What of the rest of the cast? Well, they’re all serviceable, but as I say – this is a Crystal and Midler vehicle and not much else. They’re just there. I’m well aware that Marisa Tomei can really pull off great roles (The Wrestler for instance), but she was somewhat underutilised here – the part could have been played by any actress really. Similarly, the three children are nothing too remarkable, but their performances never seemed hackneyed or weak. They’re just not Pierce Gagnon. Yes, I can pretty much manage to shoehorn Tom Hardy or Pierce Gagnon into the vast majority of my reviews.

Parental Guidance (2012)

In terms of plot development, you know you’re not going to get some astronomically complex plot. This is a “U” certificate after all – a true family film. Everything is relatively linear and you can foresee the ending before the film even begins, but I don’t think that’s the point. The emphasis is on the┬ádichotomy of parenting styles – old school grandparents vs. new age parents. And I enjoyed that. You see, I’m much more an advocate of the straight-talking method used by Crystal and I could relate to his qualms with the gently, gently approach used by his daughter.

Other reviewers have used a lot of “sch-” prefixed words to describe the film, which I’m not entirely in agreement with. Sure, it’s sweet and sometimes very sentimental, but it’s done well. It carries a message that we can all relate to: we get older and things change. In my screening there were a variety of ages – the parents and grandparents were laughing, but so too were the children. Although the youngsters were more amused by a supersoaker to the groin than Crystal‘s off-the-cuff remarks about life. I can’t say I’ll be recommending the movie to all and sundry, but if you’re in need of a holiday film to entertain the family then you could probably do far worse than Parental Guidance.

Whilst Parental Guidance isn’t a family classic, it is an enjoyable film. It doesn’t outstay its welcome and delivers what you’d expect: an all-around enjoyable family film. If you’ve not been saturated by Crystal in the past then you’ll find much to like here.
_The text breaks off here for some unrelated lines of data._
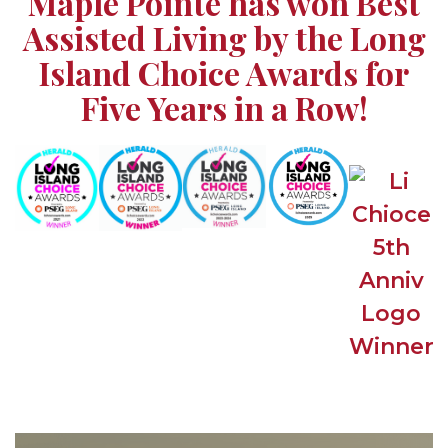
Maple Pointe has won Best
Assisted Living by the Long
Island Choice Awards for
Five Years in a Row!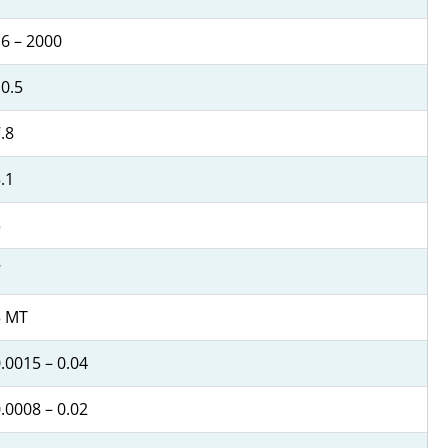
6 – 2000
0.5
.8
.1
3
7
5 MT
.0015 – 0.04
.0008 – 0.02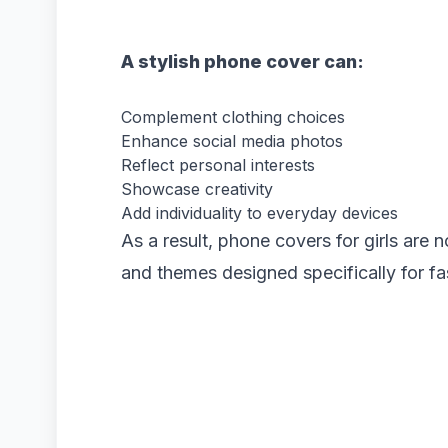
A stylish phone cover can:
Complement clothing choices
Enhance social media photos
Reflect personal interests
Showcase creativity
Add individuality to everyday devices
As a result, phone covers for girls are n
and themes designed specifically for f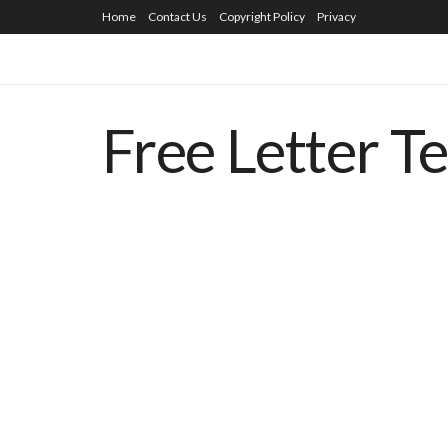
Home
Contact Us
Copyright Policy
Privacy
Free Letter T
It’s unlikely to become a film you’ll love and cherish, but nor is it as tacky and obvious as Cheaper by the Dozen and other films that deal with grandparents looking after children. Crystal himself summed up Parental Guidance as a “Home Alone for grandparents”. And you know what? I think he’s about right.

Maybe my enjoyment of this movie is testament to my cynicism about Generation whatever-letter-we’re-on-now. Maybe I’m prematurely long in the tooth. And maybe I’m tainted by my own lack of kids. But for whatever reason, I enjoyed Parental Guidance a good deal. Don’t be led by the opinions of others who’d probably dissuade you from seeing this if you’re on the fence about it. After all, would you listen to the “life advice” of the aforementioned 18 year old who’s just returned from that one week sojourn in Thailand where they got in touch with their inner goddess? When in fact they were just dancing on a beach whilst drinking screwdrivers out of a plastic bag? Yes? No? Well, I guess it all depends on your age… Much like your enjoyment of this film.